Welcome to AJ Tutoring’s SAT Tip of the Week blog series!  We’ll be doling out behind-the-scenes tips and tricks from veteran test-takers to get you the best SAT score possible.

Today’s tip focuses on the critical reading section of the SAT.  Critical reading is typically seen as the most difficult score to improve on the SAT.  Your critical reading score, based on vocab and reading comprehension, is for the most part resistant to quick fixes.  In order to maximize your score on reading comprehension, you must do one thing well: understand the passage author’s main argument.

The corollary to understanding the author’s main argument is understanding what is NOT the author’s argument.  Difficult reading comprehension passages often present multiple viewpoints, all delivered in the author’s voice.  It’s your job as the reader to distinguish between when the author is stating his argument and when he’s just describing the other side’s position.

Here’s an excerpt from a passage in the College Board’s Official SAT Study Guide:

As a scientist, I find that only one vision of the city really gets my hackles up–the notion that a city is somehow “unnatural”, a blemish on the face of nature.

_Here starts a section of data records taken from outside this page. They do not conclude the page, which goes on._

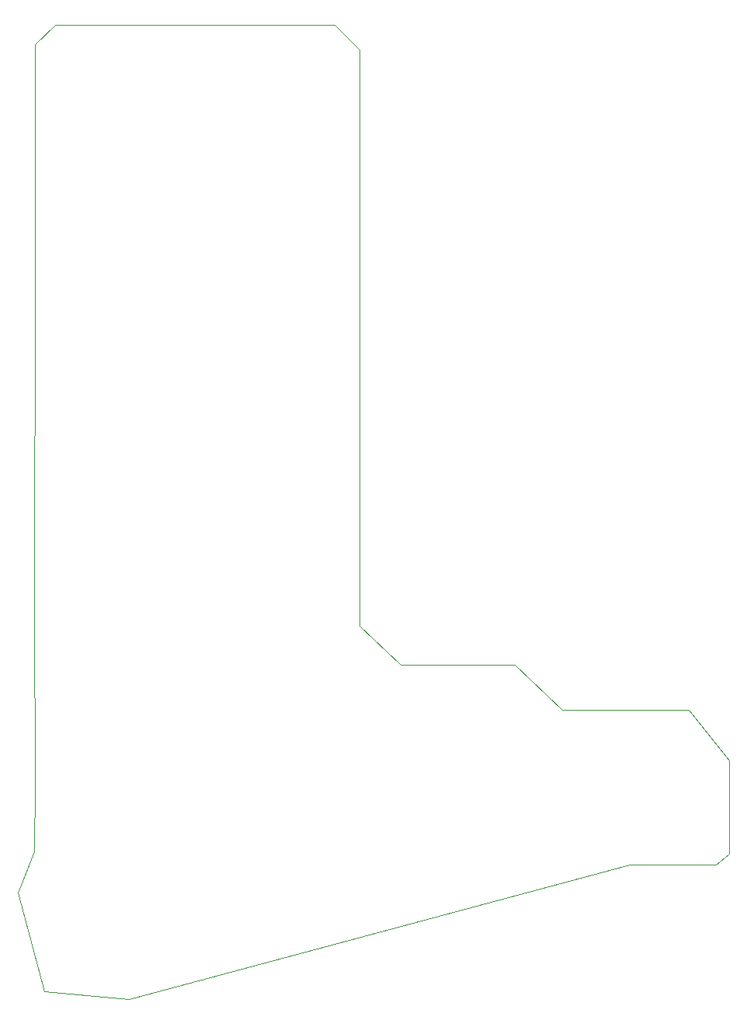
<source format=gbr>
G04 #@! TF.GenerationSoftware,KiCad,Pcbnew,(5.1.4)-1*
G04 #@! TF.CreationDate,2023-02-10T21:18:41-05:00*
G04 #@! TF.ProjectId,ThumbsUp,5468756d-6273-4557-902e-6b696361645f,rev?*
G04 #@! TF.SameCoordinates,Original*
G04 #@! TF.FileFunction,Profile,NP*
%FSLAX46Y46*%
G04 Gerber Fmt 4.6, Leading zero omitted, Abs format (unit mm)*
G04 Created by KiCad (PCBNEW (5.1.4)-1) date 2023-02-10 21:18:41*
%MOMM*%
%LPD*%
G04 APERTURE LIST*
%ADD10C,0.050000*%
G04 APERTURE END LIST*
D10*
X193900000Y-438400000D02*
X193812025Y-438310322D01*
X206400000Y-438400000D02*
X193900000Y-438400000D01*
X206412025Y-438410322D02*
X206400000Y-438400000D01*
X218912025Y-460110323D02*
X164303913Y-474809185D01*
X229712025Y-448810322D02*
X229712025Y-458910323D01*
X211512025Y-443310323D02*
X225312025Y-443310323D01*
X206412025Y-438410322D02*
X211512025Y-443310323D01*
X186712025Y-368660322D02*
X156212026Y-368660322D01*
X229712025Y-448810322D02*
X225312025Y-443310323D01*
X189412025Y-392610322D02*
X189412025Y-434110323D01*
X219112025Y-460110322D02*
X228312025Y-460110323D01*
X193812025Y-438310322D02*
X189412025Y-434110323D01*
X219112025Y-460110322D02*
X218912025Y-460110323D01*
X229712025Y-458910323D02*
X228312025Y-460110323D01*
X154021905Y-370806391D02*
X156212026Y-368660322D01*
X154023238Y-393814941D02*
X153997497Y-433386766D01*
X155082510Y-473946632D02*
X164303913Y-474809185D01*
X154002490Y-458734349D02*
X152204378Y-463184833D01*
X154014855Y-451416095D02*
X154009034Y-450396466D01*
X153997497Y-433386766D02*
X154009034Y-450396466D01*
X154002490Y-458734349D02*
X154014855Y-451416095D01*
X186712025Y-368660322D02*
X189412025Y-371360322D01*
X154023238Y-374764941D02*
X154023238Y-372564941D01*
X189412025Y-392610322D02*
X189412025Y-373560322D01*
X154023238Y-374764941D02*
X154023238Y-393814941D01*
X189412025Y-373560322D02*
X189412025Y-371360322D01*
X154023238Y-372564941D02*
X154021905Y-370806391D01*
X155082510Y-473946632D02*
X152204378Y-463184833D01*
M02*

</source>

The argument goes like this: Cities remove human beings from their natural place in the world. They are a manifestation of the urge to conquer nature rather than live in harmony with it. Therefore, we should abandon both our cities and our technologies and return to an earlier, happier state of existence, one that presumably would include many fewer human beings than now inhabit our planet.

Now, it’s clear from the first paragraph that the author believes that cities are a part of nature (a viewpoint he’ll expand upon later in the passage).  But if you, the reader, are reading too quickly, you might skim the second paragraph and think that the author believes we should abandon our cities, because they are unnatural.  After all, the author affirmatively states: “Cities remove human beings from their natural place in the world.”  Many students who aren’t reading attentively come away from this passage feeling very confused — they think the author somehow believes cities are both part of nature and at odds with nature.

The careful reader, on the other hand, will note that in the second paragraph, the author is presenting the opposing side’s view, the vision of the city that gets his hackles up.  The careful reader reads slowly and methodically, and distinguishes between the author’s argument and the opposing side’s viewpoint.

You can bet that the folks who develop SAT reading comp passages are aware that students will misunderstand the second paragraph.  In fact, one of the questions in this passage directly refers to that paragraph, and it’s a question that students often get wrong.  Read carefully, and you can be one of a small number of students who get this one right!

SAT Tip #1: On tough reading comprehension passages, make sure you know when the author is speaking and when he’s presenting the other side’s argument.